I often wonder why I keep referring back to the war, I wonder because I know I am a very optimistic person and I don't dwell on the past, I don't believe in thinking negative but my past in Baghdad is something I cant let go of, even though it hurts me to remember. We as humans, always want what we don't have, what we miss in our lives. I keep going back to the war days because it was the end of my life in Baghdad, everything I had back then, is very much missed in my current life. I miss having a house with a garden and a swing. I miss having family meetings, it kills me that our family, as strong as it was, is now separated.
There were great people in the family, ones who cherished education and knowledge, ones who knew so much about life as the number of years they had lived, such as my grandfather Dr.Najeeb (May his soul rest in peace) I was too young at that time to understand the value of those people, we all need teachers in our lives and it saddens me that I lost the chance to spend time with those precious people. The value of homeland is much more than having a residence paper and a permanent place to stay, home is about being raised on certain values and having the chance to grow up while experiencing them and then have another chance to make them better. Home is about being the same, celebrating on the same day, having a holiday on the same day, meeting in the same places. There is nothing that can offer you peace in all its kinds, as home can do. And if my writings can not bring back my own home, then I hope that at least, it can make you see the value of yours.

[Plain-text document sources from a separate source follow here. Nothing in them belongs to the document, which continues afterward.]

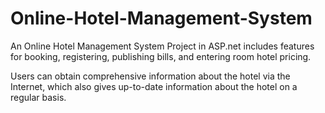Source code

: # Online-Hotel-Management-System

An Online Hotel Management System Project in ASP.net includes features for booking, registering, publishing bills, and entering room hotel pricing.

Users can obtain comprehensive information about the hotel via the Internet, which also gives up-to-date information about the hotel on a regular basis.

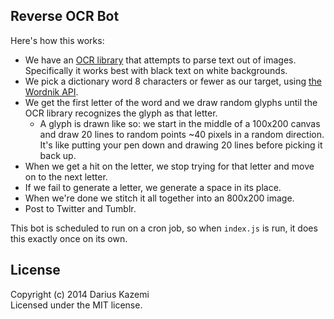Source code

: ## Reverse OCR Bot

Here's how this works:

* We have an [OCR library](http://antimatter15.com/ocrad.js/demo.html) that attempts to parse text out of images. Specifically it works best with black text on white backgrounds.
* We pick a dictionary word 8 characters or fewer as our target, using [the Wordnik API](http://developer.wordnik.com/docs).
* We get the first letter of the word and we draw random glyphs until the OCR library recognizes the glyph as that letter.
  * A glyph is drawn like so: we start in the middle of a 100x200 canvas and draw 20 lines to random points ~40 pixels in a random direction. It's like putting your pen down and drawing 20 lines before picking it back up.
* When we get a hit on the letter, we stop trying for that letter and move on to the next letter.
* If we fail to generate a letter, we generate a space in its place.
* When we're done we stitch it all together into an 800x200 image.
* Post to Twitter and Tumblr.

This bot is scheduled to run on a cron job, so when `index.js` is run, it does this exactly once on its own.

## License
Copyright (c) 2014 Darius Kazemi  
Licensed under the MIT license.
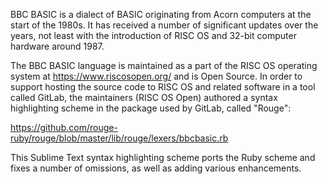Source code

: BBC BASIC is a dialect of BASIC originating from Acorn computers at the start
of the 1980s. It has received a number of significant updates over the years,
not least with the introduction of RISC OS and 32-bit computer hardware around
1987.

The BBC BASIC language is maintained as a part of the RISC OS operating system
at https://www.riscosopen.org/ and is Open Source. In order to support hosting
the source code to RISC OS and related software in a tool called GitLab, the
maintainers (RISC OS Open) authored a syntax highlighting scheme in the package
used by GitLab, called "Rouge":

https://github.com/rouge-ruby/rouge/blob/master/lib/rouge/lexers/bbcbasic.rb

This Sublime Text syntax highlighting scheme ports the Ruby scheme and fixes a
number of omissions, as well as adding various enhancements.
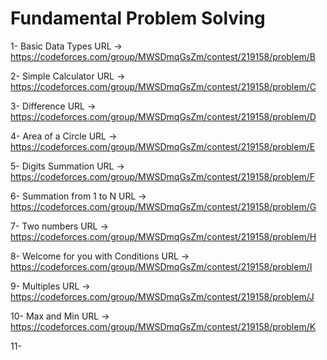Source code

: # Fundamental Problem Solving

1- Basic Data Types URL -> https://codeforces.com/group/MWSDmqGsZm/contest/219158/problem/B

2- Simple Calculator URL -> https://codeforces.com/group/MWSDmqGsZm/contest/219158/problem/C

3- Difference URL -> https://codeforces.com/group/MWSDmqGsZm/contest/219158/problem/D

4- Area of a Circle URL -> https://codeforces.com/group/MWSDmqGsZm/contest/219158/problem/E

5- Digits Summation URL -> https://codeforces.com/group/MWSDmqGsZm/contest/219158/problem/F

6- Summation from 1 to N URL -> https://codeforces.com/group/MWSDmqGsZm/contest/219158/problem/G

7- Two numbers URL -> https://codeforces.com/group/MWSDmqGsZm/contest/219158/problem/H

8- Welcome for you with Conditions URL -> https://codeforces.com/group/MWSDmqGsZm/contest/219158/problem/I

9- Multiples URL -> https://codeforces.com/group/MWSDmqGsZm/contest/219158/problem/J

10- Max and Min URL -> https://codeforces.com/group/MWSDmqGsZm/contest/219158/problem/K

11-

Away from politics, wars and international problems, we still have a life to face. I have been struggling to decide what shall I do for my future after graduation (since its happening in August) and I am still confused on whether I should finish master's degree or get a job for like two years and then go do master's. My profession as an architect is very critical when it comes to experience because it is preferred over master's and PhD's but yet again, I am also thinking of pursuing another profession which I deeply love, that is writing and journalism, I even thought I would combine the two professions and maybe something nice would come out but the thing is, I am really not sure if it will be successful money wise because I still need to make a living and I like being independent. So what do you guys think, should I pursue a career that can provide money or one that I deeply love??